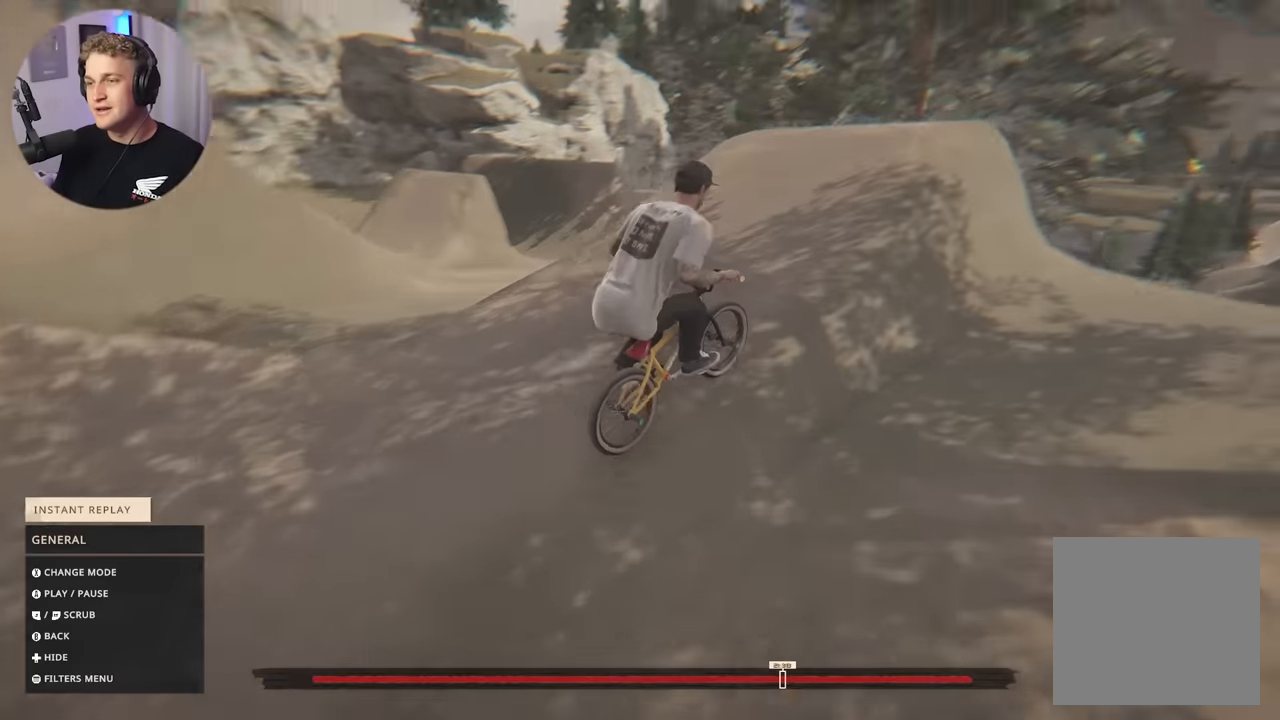
{"dt_ms": 500, "buttons": ["R2"], "left_stick": "center", "right_stick": "center", "events": []}
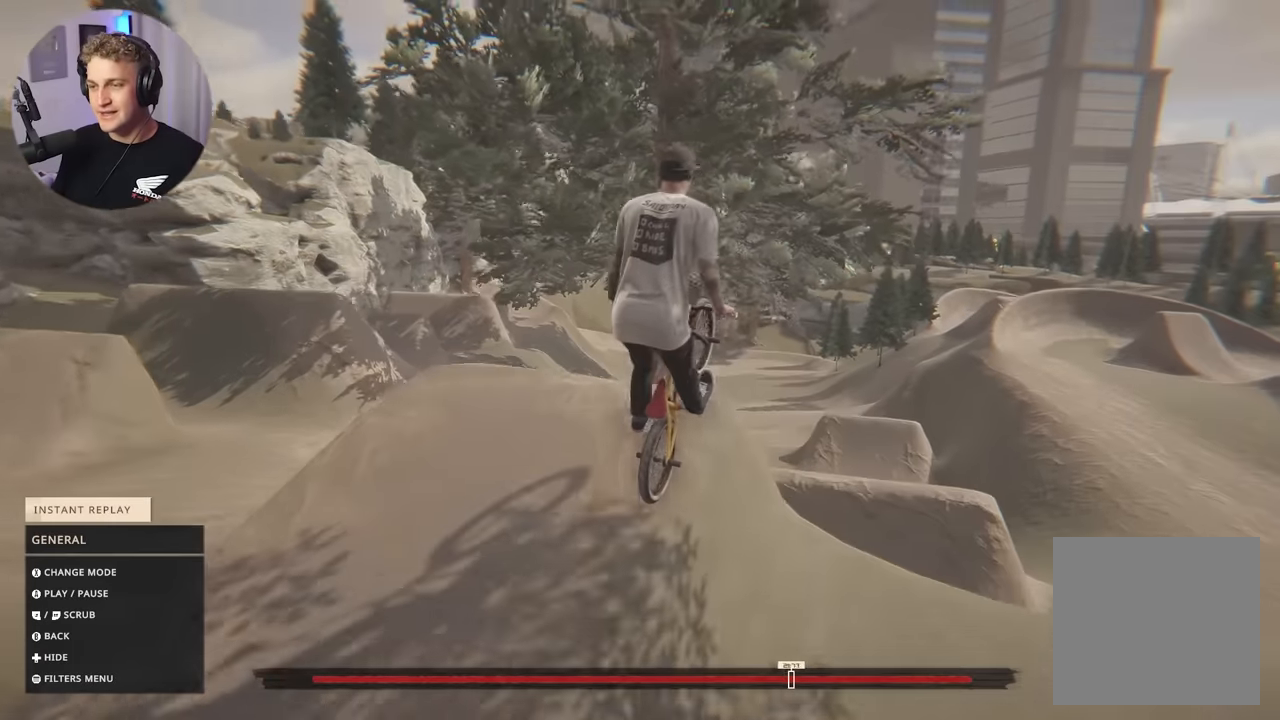
{"dt_ms": 500, "buttons": ["R2"], "left_stick": "center", "right_stick": "center", "events": []}
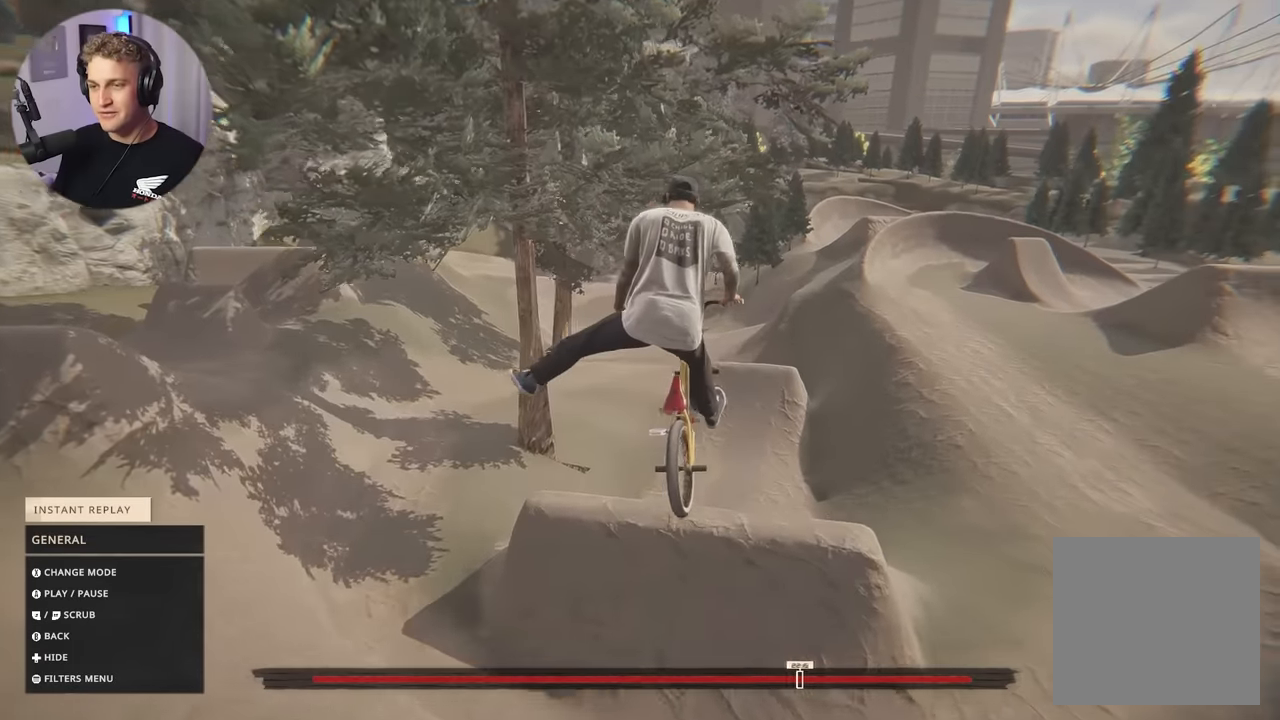
{"dt_ms": 500, "buttons": ["R2"], "left_stick": "center", "right_stick": "center", "events": []}
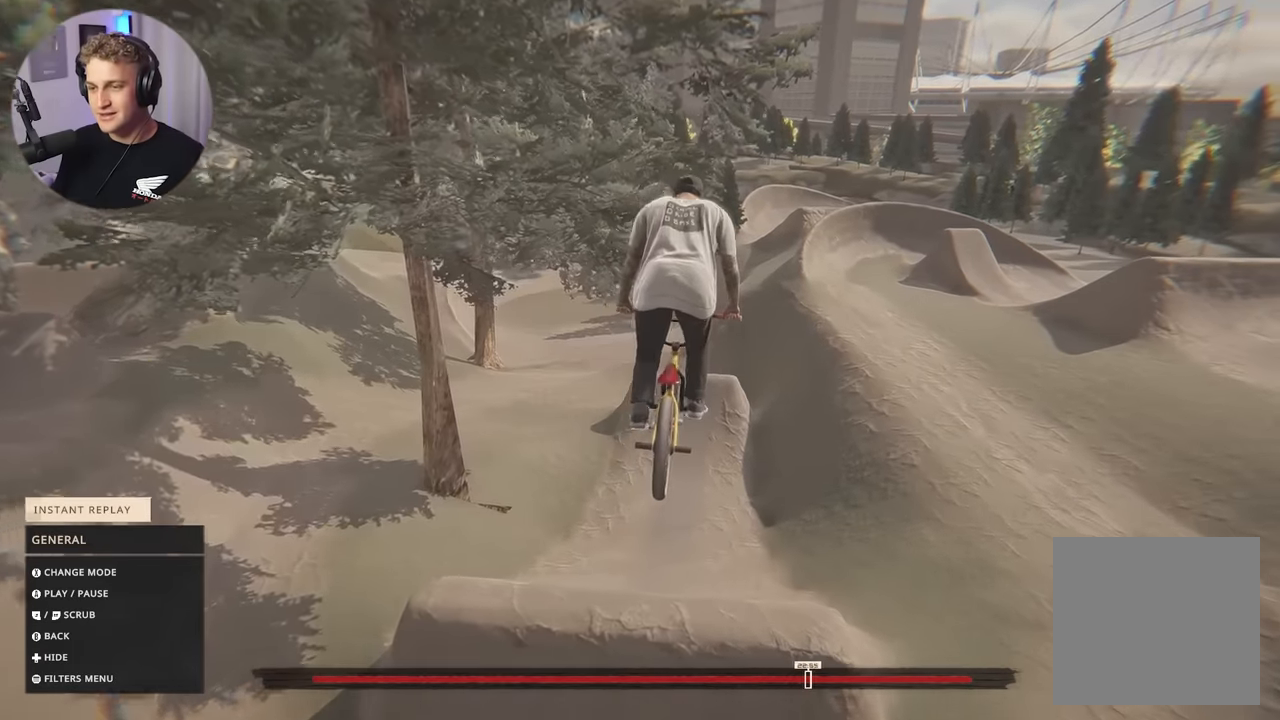
{"dt_ms": 500, "buttons": ["R2"], "left_stick": "center", "right_stick": "center", "events": [[400, "R2", "up"], [450, "R2", "down"]]}
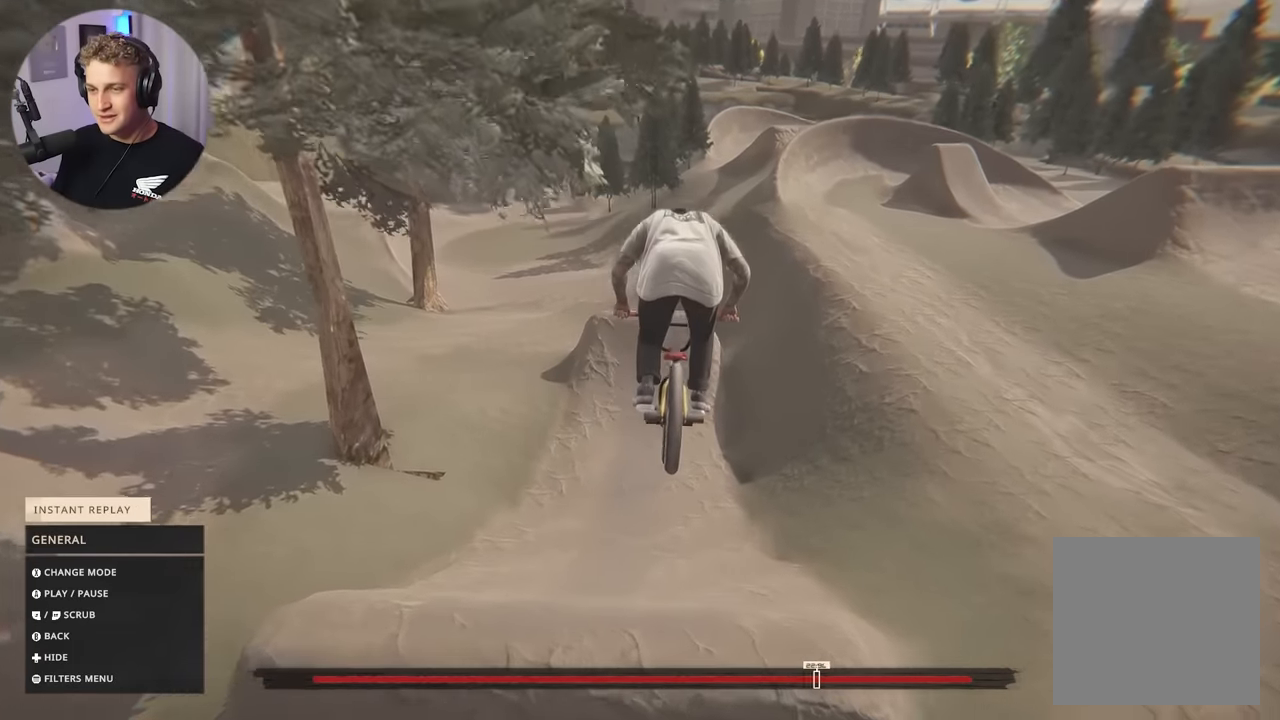
{"dt_ms": 500, "buttons": ["R2"], "left_stick": "center", "right_stick": "center", "events": []}
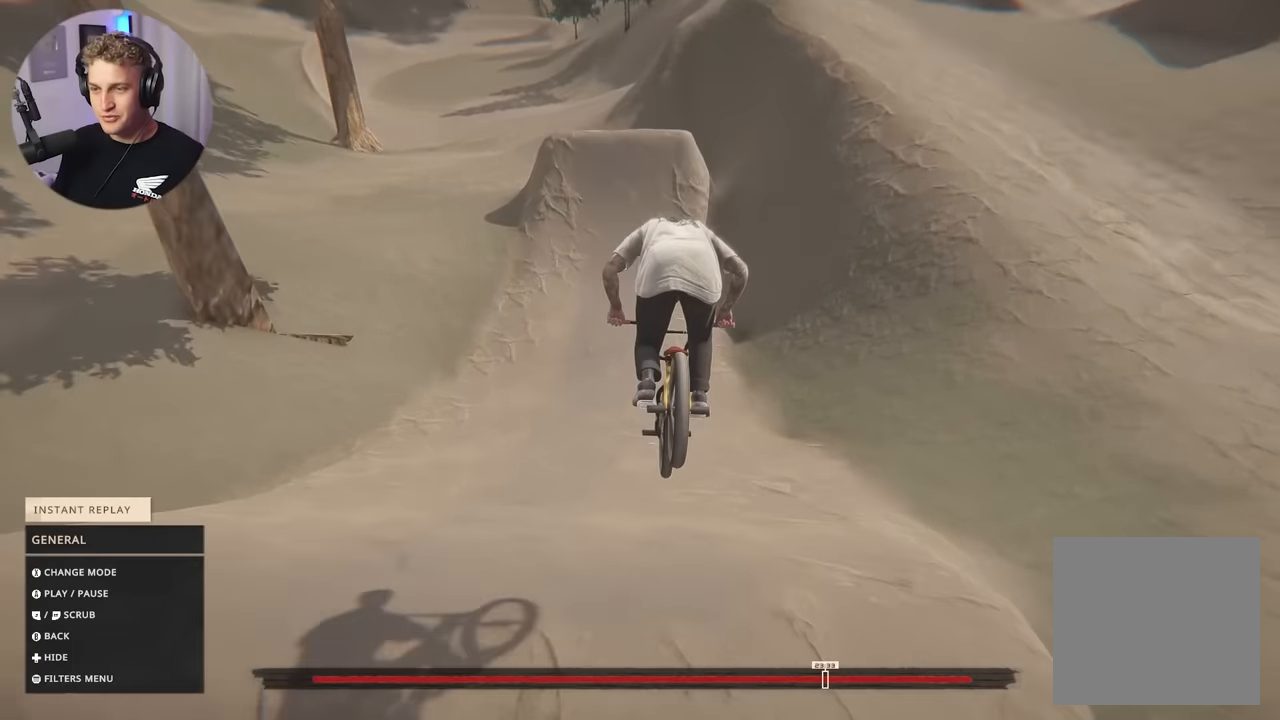
{"dt_ms": 500, "buttons": [], "left_stick": "center", "right_stick": "center", "events": [[250, "R2", "up"]]}
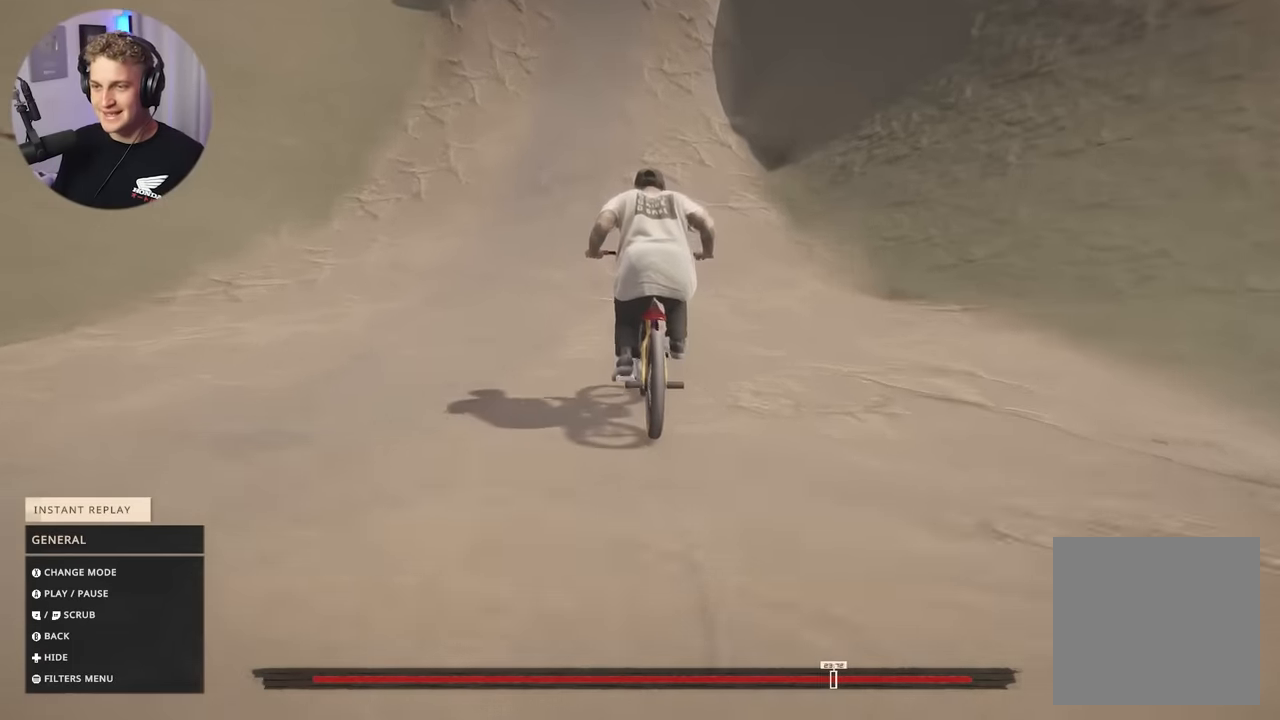
{"dt_ms": 500, "buttons": [], "left_stick": "center", "right_stick": "center", "events": []}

PROBLEM DETAILS> Pictures stay out, but everything else in the records must be output exactly.

RESPONSE BELOW>
{"dt_ms": 500, "buttons": ["R2"], "left_stick": "center", "right_stick": "center", "events": []}
{"dt_ms": 500, "buttons": ["R2"], "left_stick": "center", "right_stick": "center", "events": []}
{"dt_ms": 500, "buttons": ["R2"], "left_stick": "center", "right_stick": "center", "events": []}
{"dt_ms": 500, "buttons": ["R2"], "left_stick": "center", "right_stick": "center", "events": [[400, "R2", "up"], [450, "R2", "down"]]}
{"dt_ms": 500, "buttons": ["R2"], "left_stick": "center", "right_stick": "center", "events": []}
{"dt_ms": 500, "buttons": [], "left_stick": "center", "right_stick": "center", "events": [[250, "R2", "up"]]}
{"dt_ms": 500, "buttons": [], "left_stick": "center", "right_stick": "center", "events": []}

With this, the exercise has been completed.